Exercise text:
# Walk for Cystic Fibrosis! May 15 Sullivan's Island, SC!!!



## AcesWild (Nov 29, 2008)

We are looking for team members for "K-9s for a Cure" or if your canine companion does not want to join us you can always join my mother's team "Tommy's team"!

We are raising money for Cystic fibrosis. I will be walking for my friend's Meghan and Pete who passed away at the ages of 15 and 21. I will also be walking for my big brother Tommy, who is still fighting at the age of 25. Come walk with us and celebrate his quarter century!!!

I will be setting up my team and starting to get members for it!

"GREAT STRIDES is the Cystic Fibrosis Foundation's largest and most successful national fundraising event. This year, I'm walking in the GREAT STRIDES walk at the 2010 Charleston - Stella Maris on Sullivan's Island walk on 05/15/2010. Nearly 90 cents of every dollar of revenue raised is available for investment in vital CF programs to support research, care and education.

Tasks:
a) Answer these questions using the walk post:
(i) What is the name of the team for people walking with their dogs?
(ii) How old is Tommy?
(iii) On what date is the GREAT STRIDES walk on Sullivan's Island?
b) Echo the walk post from "# Walk for Cystic" to "his quarter century!!!".

Supplied information:
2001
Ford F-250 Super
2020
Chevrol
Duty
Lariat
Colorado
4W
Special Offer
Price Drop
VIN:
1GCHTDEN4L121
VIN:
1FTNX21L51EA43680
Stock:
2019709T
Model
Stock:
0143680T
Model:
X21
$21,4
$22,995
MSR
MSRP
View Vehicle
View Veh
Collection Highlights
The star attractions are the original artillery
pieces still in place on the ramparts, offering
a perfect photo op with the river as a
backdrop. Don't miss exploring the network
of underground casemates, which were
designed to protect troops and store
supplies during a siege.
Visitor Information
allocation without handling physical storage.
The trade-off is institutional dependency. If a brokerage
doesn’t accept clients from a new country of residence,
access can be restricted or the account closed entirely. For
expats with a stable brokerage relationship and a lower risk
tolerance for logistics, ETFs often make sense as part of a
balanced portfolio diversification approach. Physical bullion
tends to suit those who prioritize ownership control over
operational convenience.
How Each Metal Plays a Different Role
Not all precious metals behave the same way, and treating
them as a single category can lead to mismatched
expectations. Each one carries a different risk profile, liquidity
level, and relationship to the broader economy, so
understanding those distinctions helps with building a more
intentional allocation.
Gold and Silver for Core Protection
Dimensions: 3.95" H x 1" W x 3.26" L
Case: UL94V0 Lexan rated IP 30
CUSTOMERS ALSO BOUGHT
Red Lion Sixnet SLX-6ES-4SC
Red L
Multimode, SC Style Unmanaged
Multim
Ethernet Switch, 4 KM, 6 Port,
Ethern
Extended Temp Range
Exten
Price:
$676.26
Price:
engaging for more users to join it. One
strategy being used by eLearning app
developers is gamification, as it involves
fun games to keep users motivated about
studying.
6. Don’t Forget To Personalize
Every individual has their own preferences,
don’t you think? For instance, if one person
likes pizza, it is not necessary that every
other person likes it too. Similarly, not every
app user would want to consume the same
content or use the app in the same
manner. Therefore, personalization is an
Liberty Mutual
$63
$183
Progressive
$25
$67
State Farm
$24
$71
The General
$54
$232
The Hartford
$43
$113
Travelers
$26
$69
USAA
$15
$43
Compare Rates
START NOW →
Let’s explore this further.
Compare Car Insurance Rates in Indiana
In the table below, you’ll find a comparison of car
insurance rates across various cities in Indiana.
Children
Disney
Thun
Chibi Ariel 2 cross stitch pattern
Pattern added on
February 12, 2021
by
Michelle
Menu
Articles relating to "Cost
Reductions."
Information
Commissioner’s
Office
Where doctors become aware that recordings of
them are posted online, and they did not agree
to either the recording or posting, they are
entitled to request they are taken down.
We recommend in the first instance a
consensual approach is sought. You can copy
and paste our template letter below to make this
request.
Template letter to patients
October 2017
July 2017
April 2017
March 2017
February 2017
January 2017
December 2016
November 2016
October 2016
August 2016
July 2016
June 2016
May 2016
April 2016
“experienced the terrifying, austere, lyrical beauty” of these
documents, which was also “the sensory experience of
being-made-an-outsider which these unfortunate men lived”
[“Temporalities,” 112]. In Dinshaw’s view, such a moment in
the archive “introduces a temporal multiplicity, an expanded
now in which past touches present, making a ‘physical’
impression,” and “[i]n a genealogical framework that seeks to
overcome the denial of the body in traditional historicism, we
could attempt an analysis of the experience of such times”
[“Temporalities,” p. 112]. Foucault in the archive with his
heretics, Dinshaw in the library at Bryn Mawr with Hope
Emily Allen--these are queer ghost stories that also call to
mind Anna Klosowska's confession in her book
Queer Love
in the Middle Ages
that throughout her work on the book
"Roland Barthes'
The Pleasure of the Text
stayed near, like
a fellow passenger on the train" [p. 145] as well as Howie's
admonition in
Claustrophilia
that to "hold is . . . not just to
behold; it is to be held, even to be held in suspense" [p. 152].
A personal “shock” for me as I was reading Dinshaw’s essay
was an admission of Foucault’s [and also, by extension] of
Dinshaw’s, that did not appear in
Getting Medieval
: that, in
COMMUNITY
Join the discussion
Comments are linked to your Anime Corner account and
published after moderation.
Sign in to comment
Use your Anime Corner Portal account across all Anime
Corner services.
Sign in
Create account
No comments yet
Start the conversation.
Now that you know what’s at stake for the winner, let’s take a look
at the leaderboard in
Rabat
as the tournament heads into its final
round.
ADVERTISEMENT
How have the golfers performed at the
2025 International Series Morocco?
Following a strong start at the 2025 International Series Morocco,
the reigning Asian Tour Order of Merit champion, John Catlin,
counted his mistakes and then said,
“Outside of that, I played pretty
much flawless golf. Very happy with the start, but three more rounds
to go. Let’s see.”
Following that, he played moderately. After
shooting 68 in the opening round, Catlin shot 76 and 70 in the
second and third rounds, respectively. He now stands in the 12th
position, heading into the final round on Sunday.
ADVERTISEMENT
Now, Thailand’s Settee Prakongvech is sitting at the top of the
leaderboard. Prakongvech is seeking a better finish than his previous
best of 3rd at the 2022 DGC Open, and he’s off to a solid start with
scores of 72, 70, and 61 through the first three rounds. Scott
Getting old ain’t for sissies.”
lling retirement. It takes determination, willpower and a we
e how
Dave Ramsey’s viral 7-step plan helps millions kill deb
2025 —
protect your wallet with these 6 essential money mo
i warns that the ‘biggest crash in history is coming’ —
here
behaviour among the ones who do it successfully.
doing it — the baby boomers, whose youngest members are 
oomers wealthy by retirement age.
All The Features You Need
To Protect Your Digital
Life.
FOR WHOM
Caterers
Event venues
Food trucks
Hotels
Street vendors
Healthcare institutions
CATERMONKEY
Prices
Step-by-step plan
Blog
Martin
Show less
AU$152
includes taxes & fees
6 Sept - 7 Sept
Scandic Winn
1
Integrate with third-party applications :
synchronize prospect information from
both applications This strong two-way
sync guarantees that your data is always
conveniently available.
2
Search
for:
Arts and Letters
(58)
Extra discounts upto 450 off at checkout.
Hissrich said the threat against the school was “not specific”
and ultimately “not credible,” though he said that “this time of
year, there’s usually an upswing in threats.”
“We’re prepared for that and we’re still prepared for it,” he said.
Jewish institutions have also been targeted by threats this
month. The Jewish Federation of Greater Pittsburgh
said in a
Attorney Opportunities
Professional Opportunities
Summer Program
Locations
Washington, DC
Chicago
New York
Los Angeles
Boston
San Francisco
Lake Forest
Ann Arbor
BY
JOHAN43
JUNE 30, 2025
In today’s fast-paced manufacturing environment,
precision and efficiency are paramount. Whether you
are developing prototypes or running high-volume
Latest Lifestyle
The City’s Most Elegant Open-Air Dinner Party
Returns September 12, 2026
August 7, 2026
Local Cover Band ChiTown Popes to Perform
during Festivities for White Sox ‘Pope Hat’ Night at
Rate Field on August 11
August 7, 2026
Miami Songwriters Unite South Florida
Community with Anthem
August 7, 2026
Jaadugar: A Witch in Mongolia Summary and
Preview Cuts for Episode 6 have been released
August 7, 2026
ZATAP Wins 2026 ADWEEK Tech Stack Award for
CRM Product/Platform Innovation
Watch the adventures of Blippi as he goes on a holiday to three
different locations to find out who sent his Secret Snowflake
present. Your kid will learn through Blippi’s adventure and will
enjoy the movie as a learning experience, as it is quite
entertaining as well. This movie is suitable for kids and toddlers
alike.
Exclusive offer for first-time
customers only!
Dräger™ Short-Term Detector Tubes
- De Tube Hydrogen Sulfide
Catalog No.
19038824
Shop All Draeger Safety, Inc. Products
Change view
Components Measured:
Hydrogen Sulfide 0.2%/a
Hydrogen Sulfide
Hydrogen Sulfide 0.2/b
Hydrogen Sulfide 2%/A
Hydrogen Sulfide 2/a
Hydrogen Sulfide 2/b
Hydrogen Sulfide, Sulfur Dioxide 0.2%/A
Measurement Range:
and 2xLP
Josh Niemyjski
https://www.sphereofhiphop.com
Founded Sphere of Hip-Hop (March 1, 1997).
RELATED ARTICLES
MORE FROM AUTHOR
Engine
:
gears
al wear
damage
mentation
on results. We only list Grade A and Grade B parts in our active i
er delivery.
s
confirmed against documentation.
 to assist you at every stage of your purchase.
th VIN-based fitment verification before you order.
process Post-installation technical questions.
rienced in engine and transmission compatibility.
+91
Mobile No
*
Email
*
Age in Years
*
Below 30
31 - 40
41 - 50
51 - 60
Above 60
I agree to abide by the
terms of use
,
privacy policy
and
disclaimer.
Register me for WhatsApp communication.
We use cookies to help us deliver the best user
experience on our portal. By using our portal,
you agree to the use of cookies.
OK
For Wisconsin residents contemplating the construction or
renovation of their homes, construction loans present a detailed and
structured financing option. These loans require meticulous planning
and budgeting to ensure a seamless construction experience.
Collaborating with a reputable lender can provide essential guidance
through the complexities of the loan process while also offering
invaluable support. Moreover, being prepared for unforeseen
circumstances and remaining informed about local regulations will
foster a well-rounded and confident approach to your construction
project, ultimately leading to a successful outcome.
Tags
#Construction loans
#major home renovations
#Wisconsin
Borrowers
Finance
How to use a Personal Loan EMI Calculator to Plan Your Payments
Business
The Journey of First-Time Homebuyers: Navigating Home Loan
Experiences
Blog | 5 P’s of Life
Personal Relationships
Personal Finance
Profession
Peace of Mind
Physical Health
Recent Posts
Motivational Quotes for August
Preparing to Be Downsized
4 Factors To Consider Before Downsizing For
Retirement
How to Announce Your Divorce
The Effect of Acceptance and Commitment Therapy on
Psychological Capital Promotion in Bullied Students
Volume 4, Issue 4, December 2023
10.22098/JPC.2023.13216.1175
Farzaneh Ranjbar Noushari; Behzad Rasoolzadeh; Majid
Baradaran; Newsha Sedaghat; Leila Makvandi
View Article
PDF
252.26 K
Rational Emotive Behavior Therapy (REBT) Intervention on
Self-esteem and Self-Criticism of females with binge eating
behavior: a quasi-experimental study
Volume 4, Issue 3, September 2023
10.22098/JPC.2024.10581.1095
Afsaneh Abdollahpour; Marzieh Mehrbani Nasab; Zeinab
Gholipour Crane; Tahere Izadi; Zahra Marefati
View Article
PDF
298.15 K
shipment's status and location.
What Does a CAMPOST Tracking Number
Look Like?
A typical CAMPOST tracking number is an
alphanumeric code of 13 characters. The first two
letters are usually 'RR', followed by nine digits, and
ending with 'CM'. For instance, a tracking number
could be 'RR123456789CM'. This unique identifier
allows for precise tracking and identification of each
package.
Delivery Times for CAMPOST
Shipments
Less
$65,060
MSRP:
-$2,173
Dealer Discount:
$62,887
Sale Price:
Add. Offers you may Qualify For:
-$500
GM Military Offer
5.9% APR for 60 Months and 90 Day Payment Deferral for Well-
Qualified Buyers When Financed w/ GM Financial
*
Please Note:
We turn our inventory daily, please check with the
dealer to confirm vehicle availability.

Responses in order:
a)
(i) K-9s for a Cure
(ii) 25
(iii) 05/15/2010

b)
# Walk for Cystic Fibrosis! May 15 Sullivan's Island, SC!!!



## AcesWild (Nov 29, 2008)

We are looking for team members for "K-9s for a Cure" or if your canine companion does not want to join us you can always join my mother's team "Tommy's team"!

We are raising money for Cystic fibrosis. I will be walking for my friend's Meghan and Pete who passed away at the ages of 15 and 21. I will also be walking for my big brother Tommy, who is still fighting at the age of 25. Come walk with us and celebrate his quarter century!!!